7. In response, Mr Chodha said that it was most regrettable there was no Home Office Presenting Officer at the hearing. The Judge was very clear in the determination as to the basis he decided this was a genuine marriage. He had been perfectly well assisted by the evidence of 3 people and the Judge was entitled to find that the marriage was genuine and subsisting. Three of the witnesses attended the wedding and the Sponsor's mother had come to the UK and was quite happy and there was a statement from her. He pointed out that there was no test as to how far or how strong the language should be between a husband and wife and that most couples rely on the language of love and it was clear that the couple are in love. They had met in March 2011 and had been living together for quite a few years. They had answered questions at the interview to their best ability.

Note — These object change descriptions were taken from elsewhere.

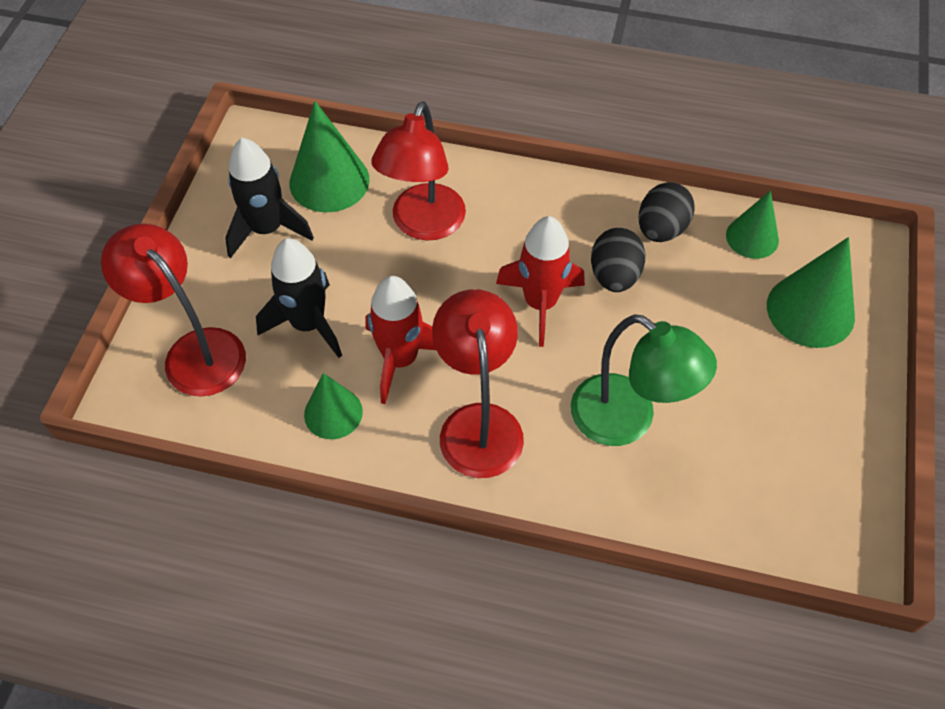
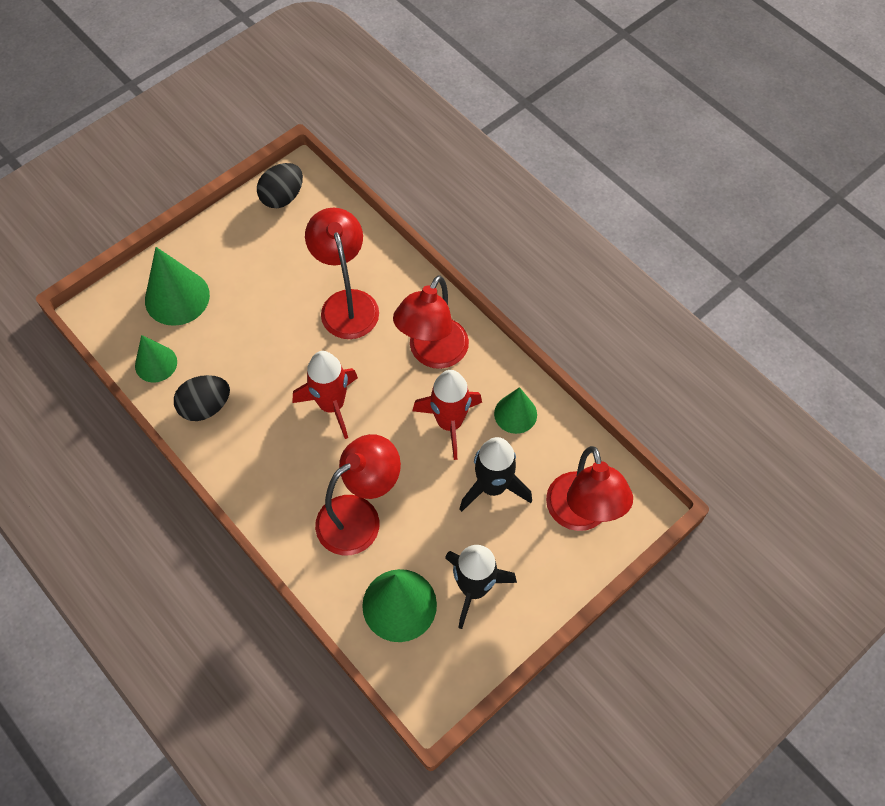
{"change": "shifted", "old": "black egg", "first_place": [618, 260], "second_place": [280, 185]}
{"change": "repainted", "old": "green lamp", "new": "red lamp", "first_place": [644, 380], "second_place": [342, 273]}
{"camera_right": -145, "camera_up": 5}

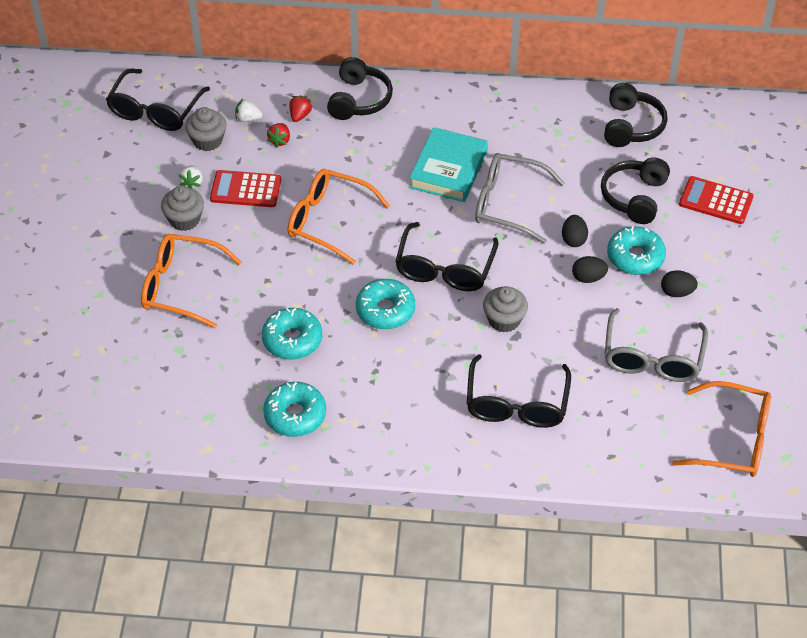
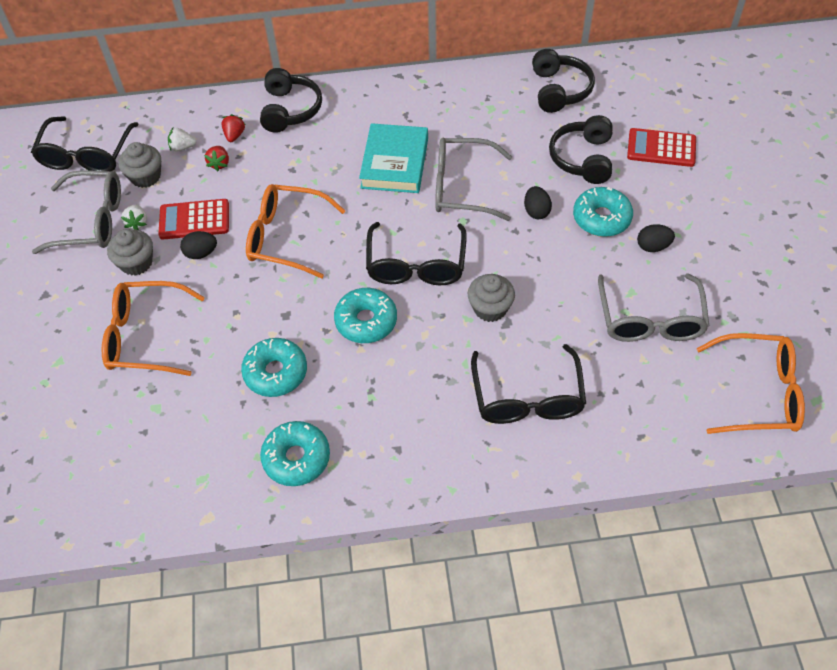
{"change": "new", "new": "grey glasses", "second_place": [76, 212]}
{"change": "shifted", "old": "black egg", "first_place": [590, 269], "second_place": [198, 245]}
{"camera_right": -10, "camera_up": 5}

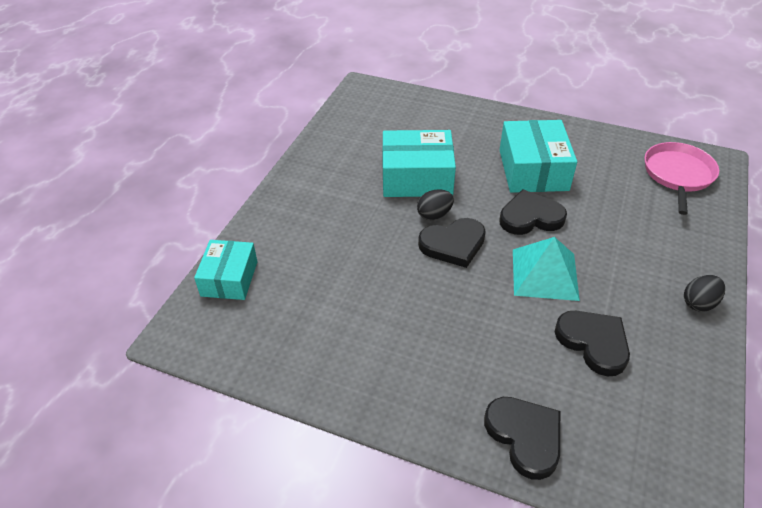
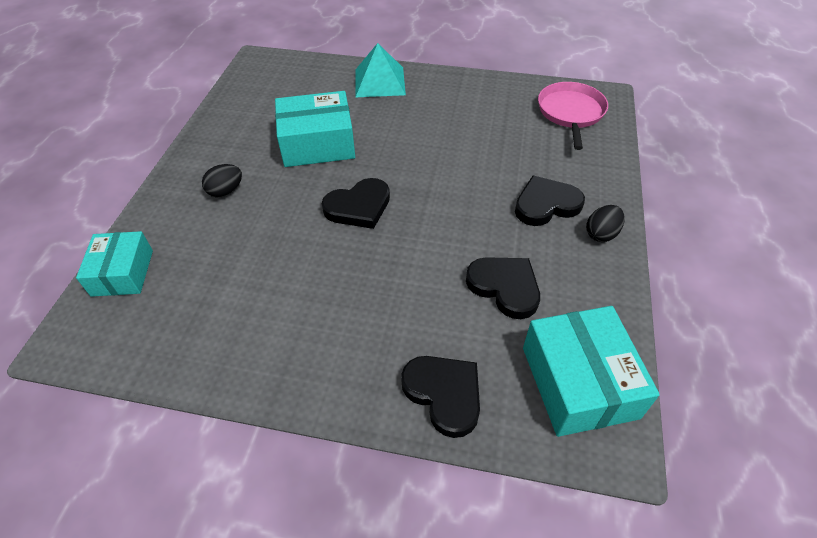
{"change": "shifted", "old": "black egg", "first_place": [435, 204], "second_place": [222, 180]}
{"change": "shifted", "old": "turquoise pyramid", "first_place": [546, 269], "second_place": [380, 70]}
{"change": "shifted", "old": "black heart", "first_place": [533, 212], "second_place": [550, 201]}
{"change": "shifted", "old": "turquoise box", "first_place": [538, 156], "second_place": [591, 371]}
{"camera_right": -10, "camera_up": 5}

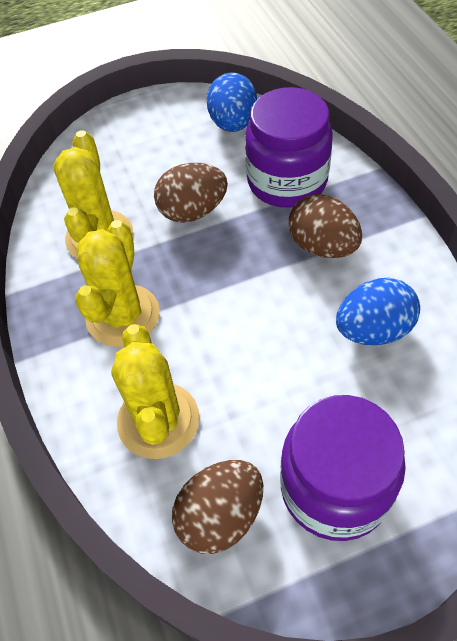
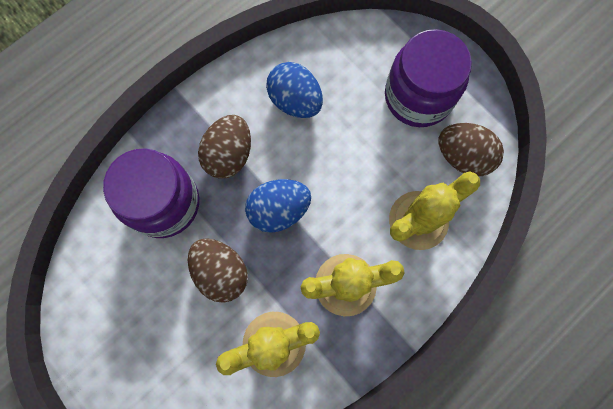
{"change": "shifted", "old": "blue egg", "first_place": [232, 102], "second_place": [278, 206]}
{"camera_right": -115, "camera_up": 20}

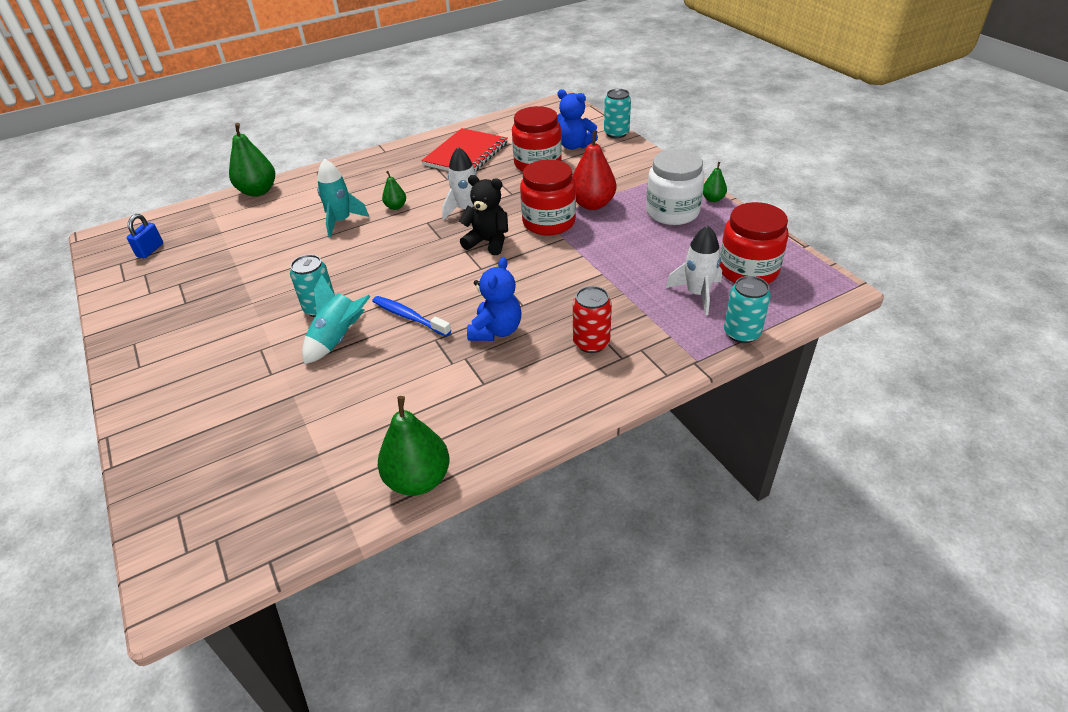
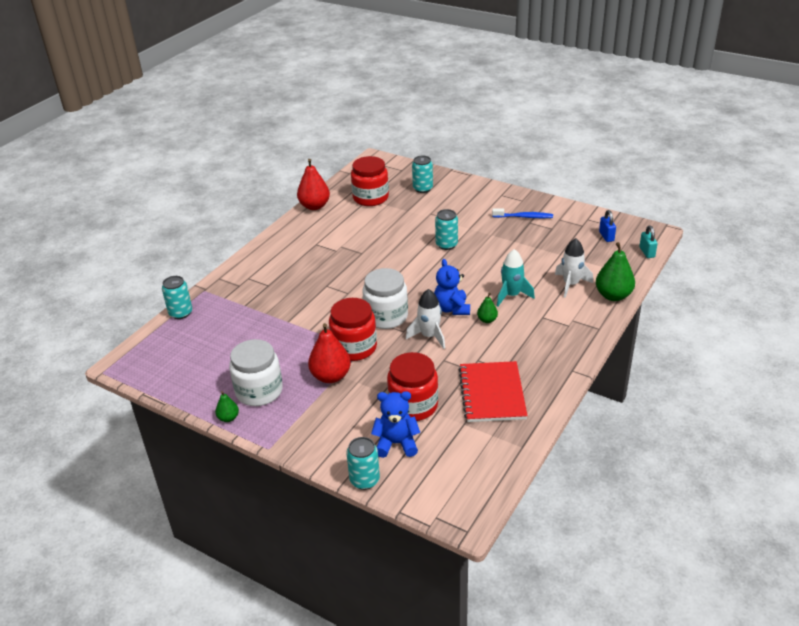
{"change": "repainted", "old": "green pear", "new": "red pear", "first_place": [414, 446], "second_place": [313, 184]}
{"change": "shifted", "old": "red jar", "first_place": [754, 243], "second_place": [370, 181]}
{"change": "swapped", "old": "black teddy bear", "new": "white jar", "first_place": [483, 215], "second_place": [385, 298]}
{"change": "new", "new": "turquoise can", "second_place": [422, 174]}
{"change": "shifted", "old": "blue teddy bear", "first_place": [494, 299], "second_place": [452, 287]}
{"change": "shifted", "old": "blue toothbrush", "first_place": [411, 316], "second_place": [522, 213]}
{"change": "shifted", "old": "white rocket", "first_place": [694, 271], "second_place": [574, 268]}
{"change": "new", "new": "turquoise padlock", "second_place": [648, 241]}
{"change": "gone", "old": "turquoise rocket", "first_place": [336, 319]}
{"change": "gone", "old": "red can", "first_place": [592, 319]}
{"camera_right": 150, "camera_up": -5}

8. Mr Avery indicated that he had a summary of the interview with the Respondent and his wife by the interviewing officer but no verbatim record.
9. I reserved my decision.
Error of law decision
10. The Respondent made an application for a residence card as the family member of an EEA national exercising treaty rights in the United Kingdom. He and his wife travelled to Liverpool for an interview which I am told was not a question and answer interview but one based on "language scenarios" by which it was intended to test whether or not the Respondent and his wife were able to communicate with each other in English, as a common language. The Respondent, his wife and two witnesses attended the hearing before the First Tier Tribunal Judge. However, no Presenting Officer was present and no record of the interview which took place on 23rd April 2015 was produced to the First Tier Tribunal Judge. The only issue raised by the Secretary of State in the refusal letter was that the marriage was one of convenience based on the contents of that interview. In the absence of any record of this interview before him and in the absence of a Presenting Officer to test the evidence of the witnesses in cross-examination and by way of submissions, the First Tier Tribunal Judge was entitled to find that the Secretary of State had failed to establish that the Respondent's marriage was one of convenience cf. Papajorgji (EEA Spouse- marriage of convenience) Greece (2012) UKUT 00038 (IAC) at 39. He was not satisfied, having heard evidence from the parties and the supporting witnesses, that " it was more probable than not this is a marriage of convenience" [op cit at 39]. He accepted the evidence that the Respondent and his wife communicated "at some level" in English. In any event, that is not the only test of the genuineness of a marriage. There was evidence before him of cohabitation in the form of a tenancy agreement in joint names, bank statements and utility bills and the fact of the marriage and cohabitation were confirmed by the two witnesses at the hearing and by a statement from the Sponsor's mother, Mrs Maria Kallai.
11. For these reasons, I find that there is no material error of law in the decision of the First Tier Tribunal Judge.
Conclusion
12. The First Tier Tribunal Judge did not err materially in law and his decision to allow the appeal stands.